The Long Ship, where I misspent much of my youth, was everything you would expect of a pub run by Watney’s on the ground floor of a 1960s office block. Its attractions for the students who made up most of the customers, however, were that it was central, large, mostly dark inside and, crucially, the bar staff never asked any questions about your age.

The beer, of course, was generally awful (Red Barrel! Star Light!), but the Ship did stock Worthington White Shield, originally called Worthington IPA, and named for the “white shield” trademark on the label .

Beer&Skittles beermat
The beermat produced to publicise "Beer and Skittles"

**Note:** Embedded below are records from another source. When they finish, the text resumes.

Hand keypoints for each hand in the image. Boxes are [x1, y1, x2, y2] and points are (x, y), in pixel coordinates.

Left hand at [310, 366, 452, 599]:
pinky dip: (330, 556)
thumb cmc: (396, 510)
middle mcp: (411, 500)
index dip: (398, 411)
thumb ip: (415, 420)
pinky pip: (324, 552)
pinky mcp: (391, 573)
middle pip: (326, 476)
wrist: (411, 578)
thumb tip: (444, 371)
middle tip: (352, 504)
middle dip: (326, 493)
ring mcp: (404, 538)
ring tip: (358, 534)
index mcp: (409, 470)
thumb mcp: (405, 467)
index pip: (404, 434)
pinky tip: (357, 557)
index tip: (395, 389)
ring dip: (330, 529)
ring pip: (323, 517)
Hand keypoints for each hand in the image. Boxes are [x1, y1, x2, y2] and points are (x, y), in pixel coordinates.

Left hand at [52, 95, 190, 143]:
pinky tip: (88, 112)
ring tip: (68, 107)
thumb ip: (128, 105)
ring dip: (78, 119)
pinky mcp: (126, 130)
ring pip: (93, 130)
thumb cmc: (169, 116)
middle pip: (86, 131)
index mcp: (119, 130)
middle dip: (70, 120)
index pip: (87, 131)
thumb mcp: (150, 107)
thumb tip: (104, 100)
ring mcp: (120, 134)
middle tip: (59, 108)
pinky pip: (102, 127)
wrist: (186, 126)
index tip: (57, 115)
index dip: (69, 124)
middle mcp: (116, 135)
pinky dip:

In 1976 my then girlfriend had bought me my first ever book on beer, Richard Boston’s Beer and Skittles. Boston wrote one of the pioneering columns on beer and pubs, in The Guardian, which started in 1973, and probably did as much as Camra to turn people on to a proper appreciation of the glories of British beer. Beer and Skittles devoted several pages to White Shield, then one of only five surviving naturally conditioned bottled beers in Britain, correctly describing it as one of the world’s greatest brews.

Because it contained a yeasty sediment in the bottle, Boston revealed to his wondering readership, White Shield altered as it aged. The beer came into prime condition about four weeks after bottling, Boston informed us, and would then stay in condition for up to another nine months. As this was the 1970s, “best before” dates were still in the future, and the only indication of when a bottle had been filled was through the numbers, one to 13, printed on the label, and the nicks, one, two, three or four, cut into the label’s edge. The nicks indicated which quarter of the year the bottle had been filled in, the numbers showed which week of the quarter.

After 10 months, Boston, said, White Shield went out of condition, and could develop a sulphury taste (not surprising, since it was made with the notoriously sulphury well-water of Burton). But if the drinker could hang on for “as long as fifteen months, one of two things may happen. If you are very unlucky, it will develop a really unpleasant flavour. Most bottles, however, should come back into condition with a flavour that is different from the original but which some connoisseurs consider to be even better.”